Я, в свою очередь, рассказал, что случилось со мной после того, как простились мы с ним в Ростове…

Стало уж совсем темно, и Филимон заторопился:

— Надо поскорее домой. А то жена будет беспокоиться: уходил ненадолго, а просидел с тобой вон сколько!..

Я немного проводил Филимона, и мы с ним расстались в надежде, что скоро встретимся снова, и притом встретимся не один раз.

Но надежды наши не оправдались: вскоре до меня дошла весть, что Филимон умер. Последствия заболевания тифом были, очевидно, настолько серьезны, что их не выдержал даже могучий организм балтийского моряка.

На краю деревни Высокое стояла самая обыкновенная крестьянская хата. Рядом с ней небольшой амбар и дальше, кажется, сарай или еще что-то. К постройкам примыкал довольно обширный сад и огород. Все эти «владения» были обнесены тыном. Принадлежали они двум братьям Платовым. Их имена я позабыл.

Кто такие Платовы, откуда они появились в Высоком, на какие средства жили и чем занимались — об этом мне ничего не известно. Однако я помню, что одевались Платовы по-городскому, выписывали газеты и журналы и, несомненно, относили себя к категории людей интеллигентных.

Жили Платовы холостяками. И только тогда, когда младший Платов то ли уехал куда, то ли умер — установить это я сейчас не в состоянии, — старший решил найти себе подругу жизни.

Было ему тогда не менее пятидесяти лет. Густые черные волосы кое-где уже начинали седеть. То же самое происходило и с его большими черными усами, за которыми он тщательно ухаживал. Не очень высокого роста, коренастый, как бы раздавшийся в ширину, с постоянно красным лицом, старший Платов производил впечатление человека в некотором роде ожиревшего. Может, даже не совсем здорового.

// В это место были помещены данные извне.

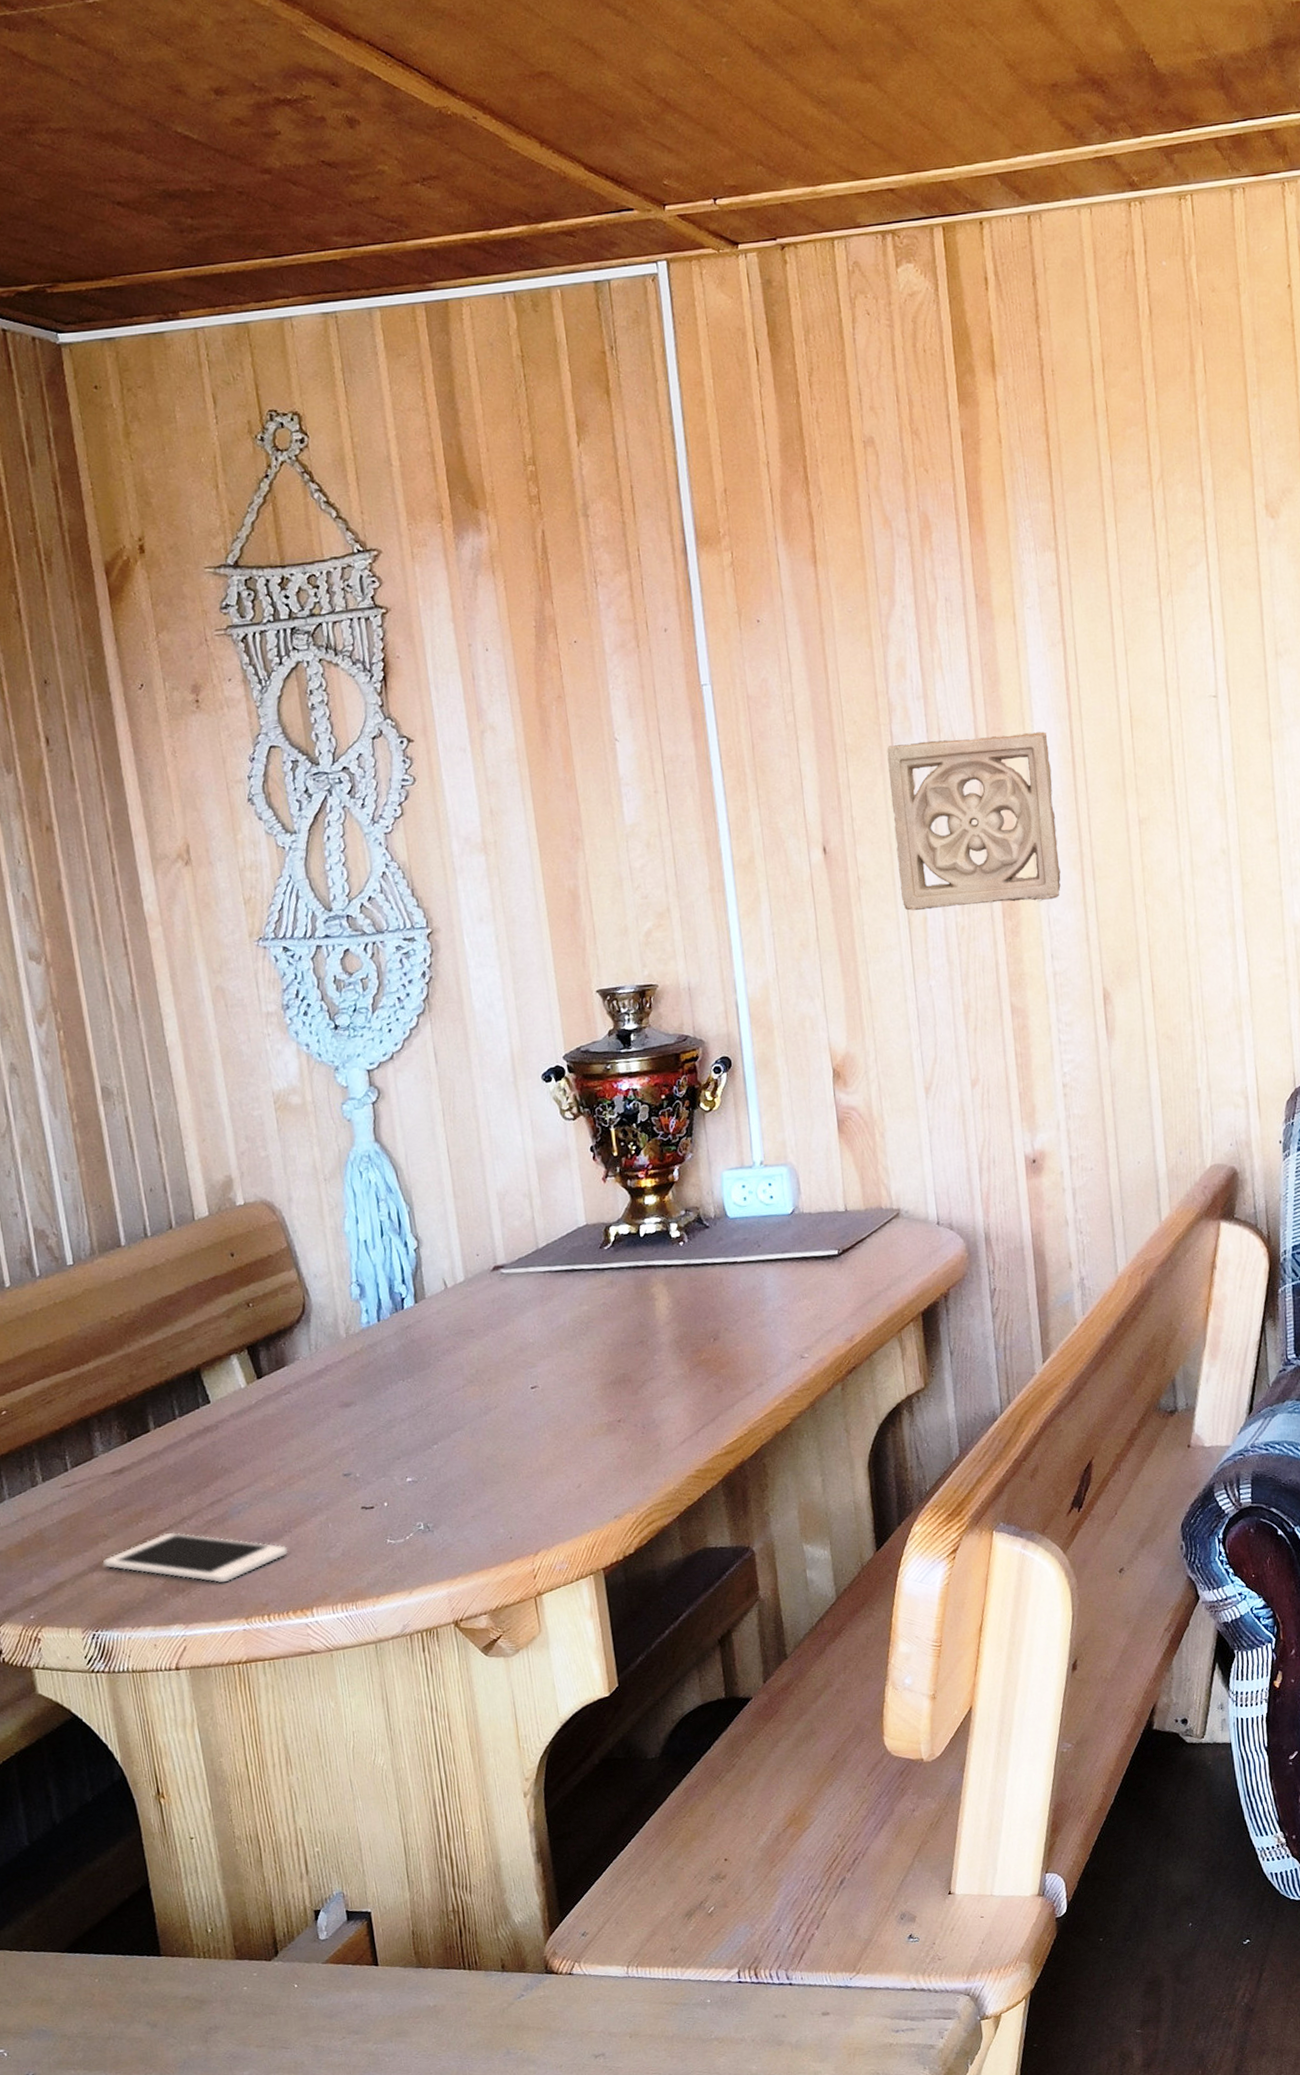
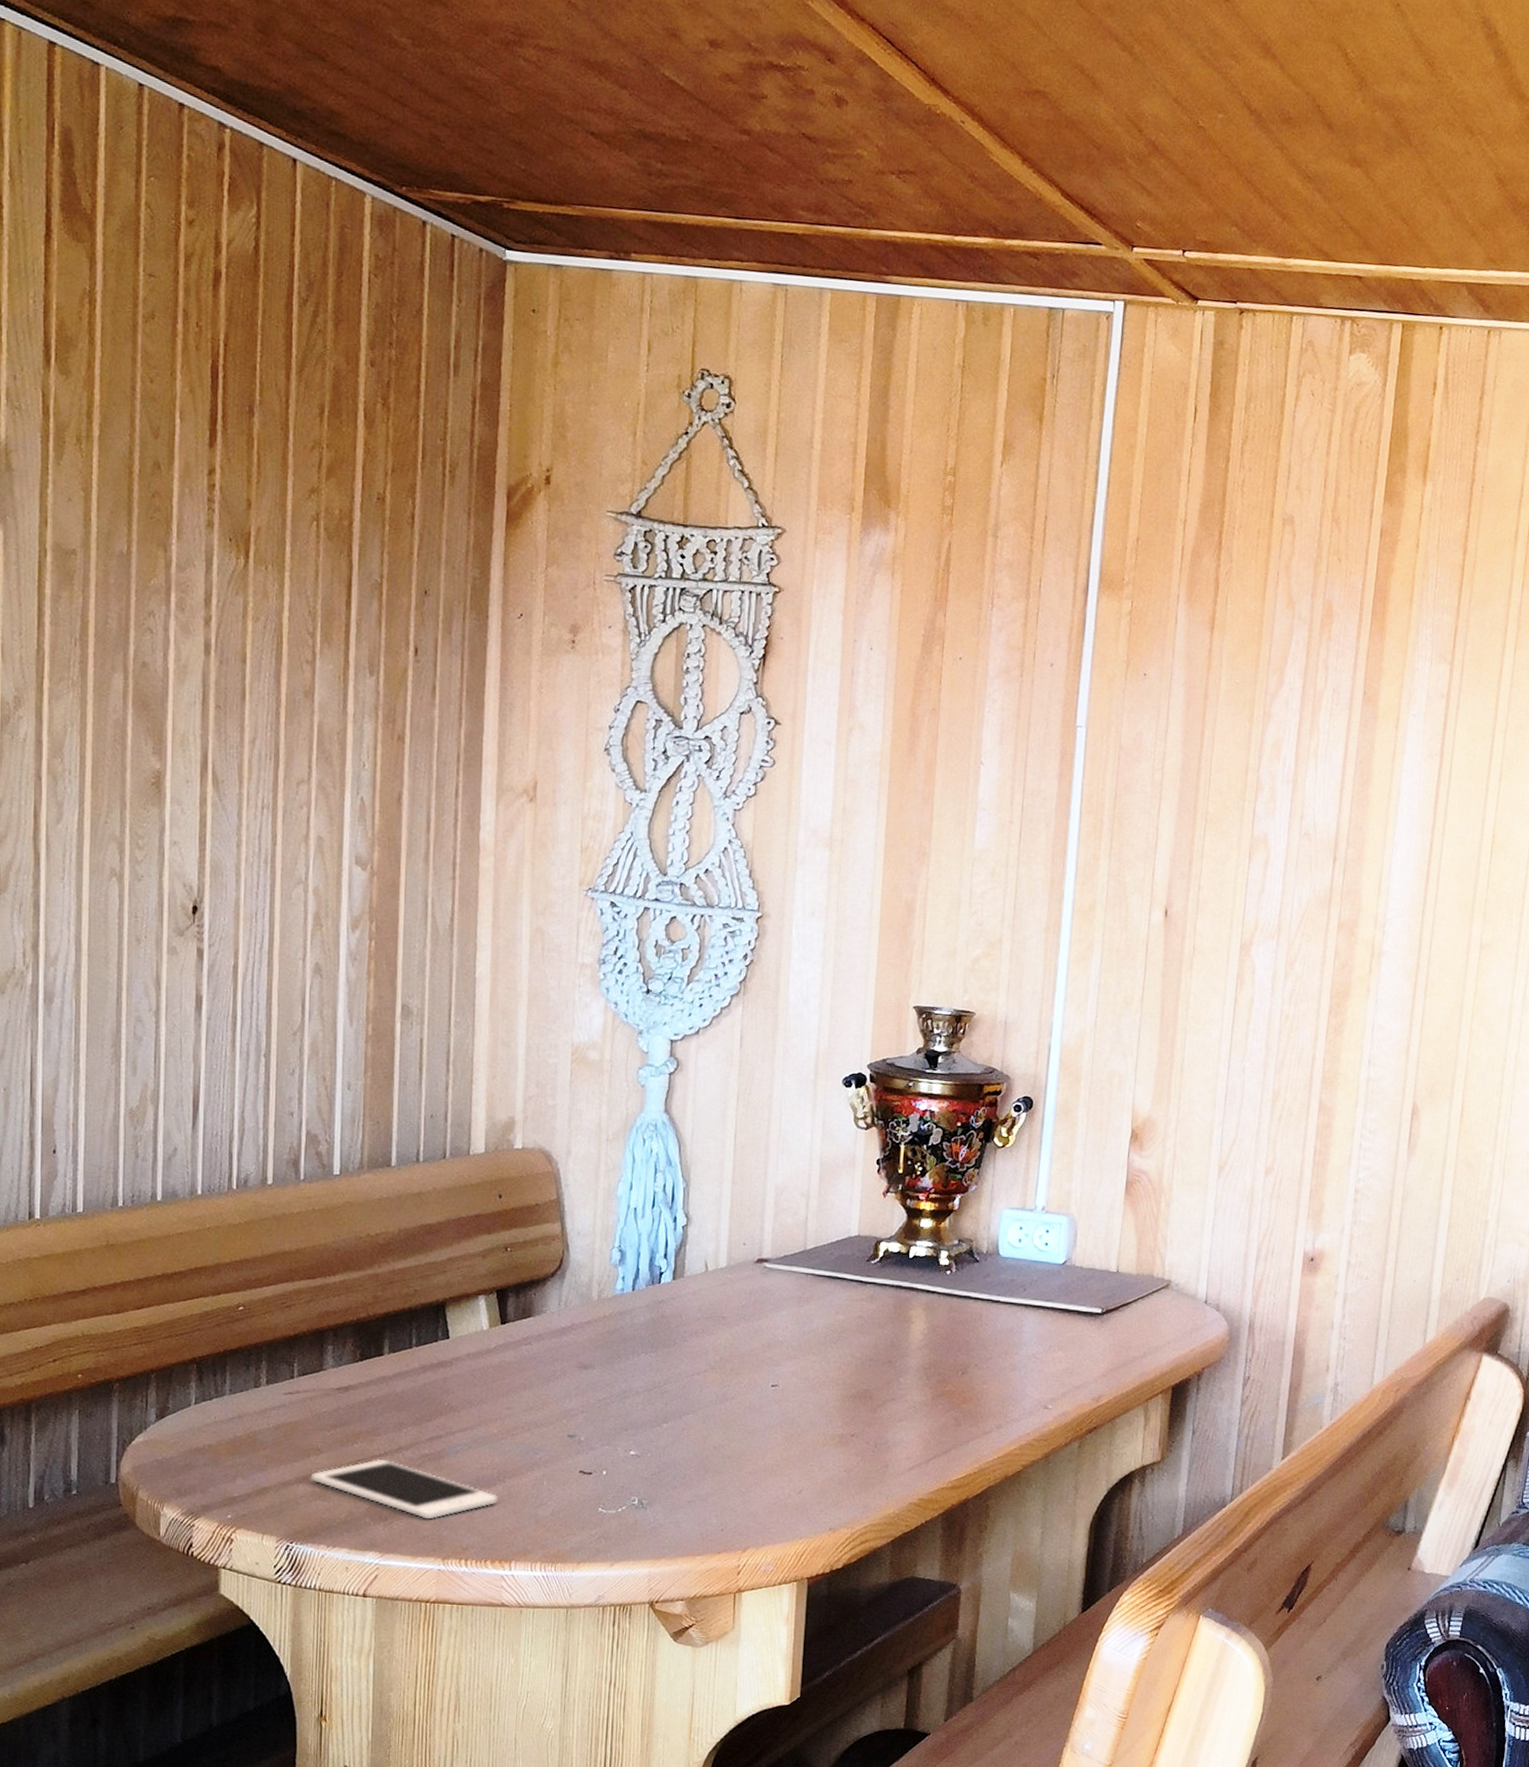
wall ornament: present [887,731,1061,911] -> none [1233,823,1408,1006]

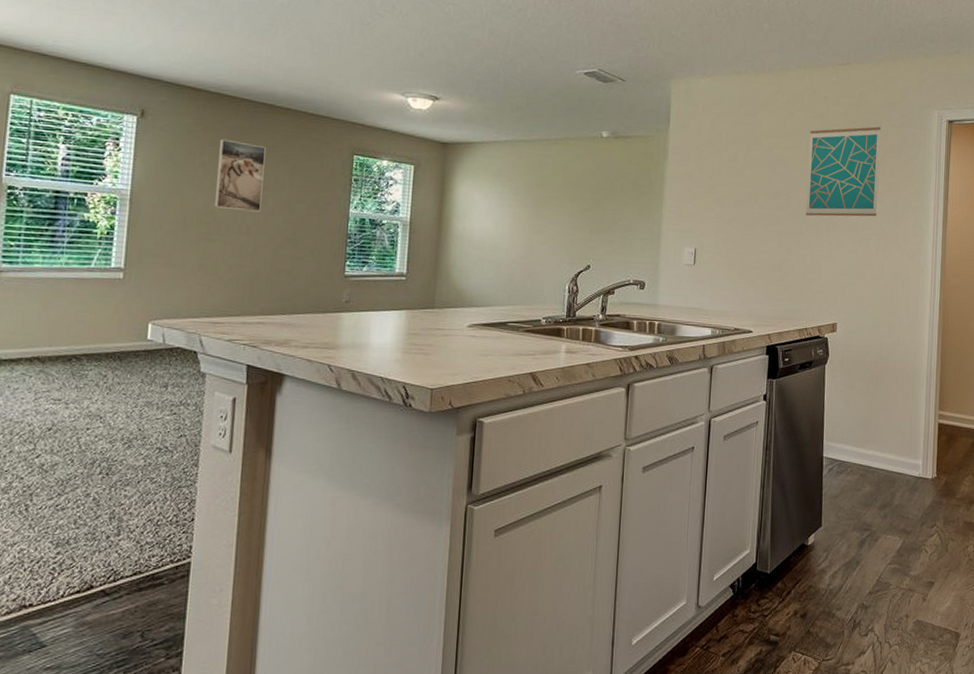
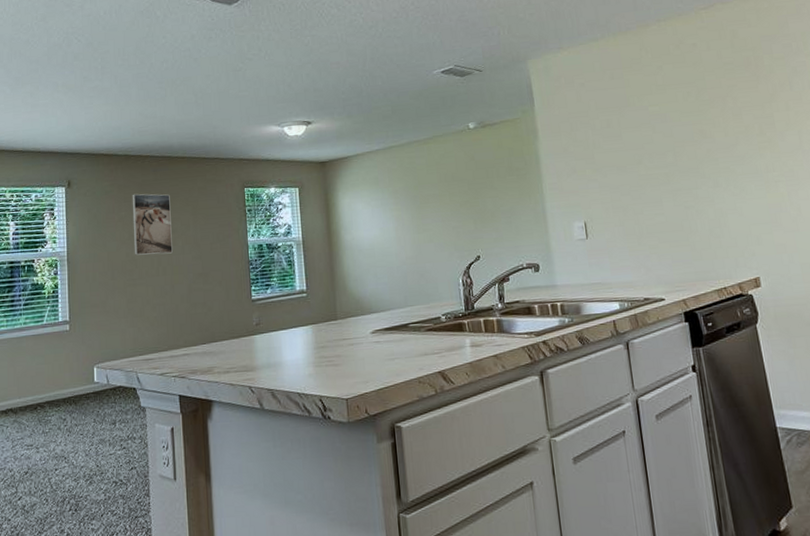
wall art: present [805,126,881,217] -> none [684,62,779,169]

Взять себе в жены он надумал Христину, о чем поведал и ей, и ее братьям, а также отцу и мачехе. Это первое сватовство, как мне рассказывали, состоялось в самом начале восемнадцатого года. Тогда Христина наотрез отказала Платову.

— Да как же я пойду за него, — возмущалась она, — если он старше меня если не в три раза, то в два с половиной уж обязательно?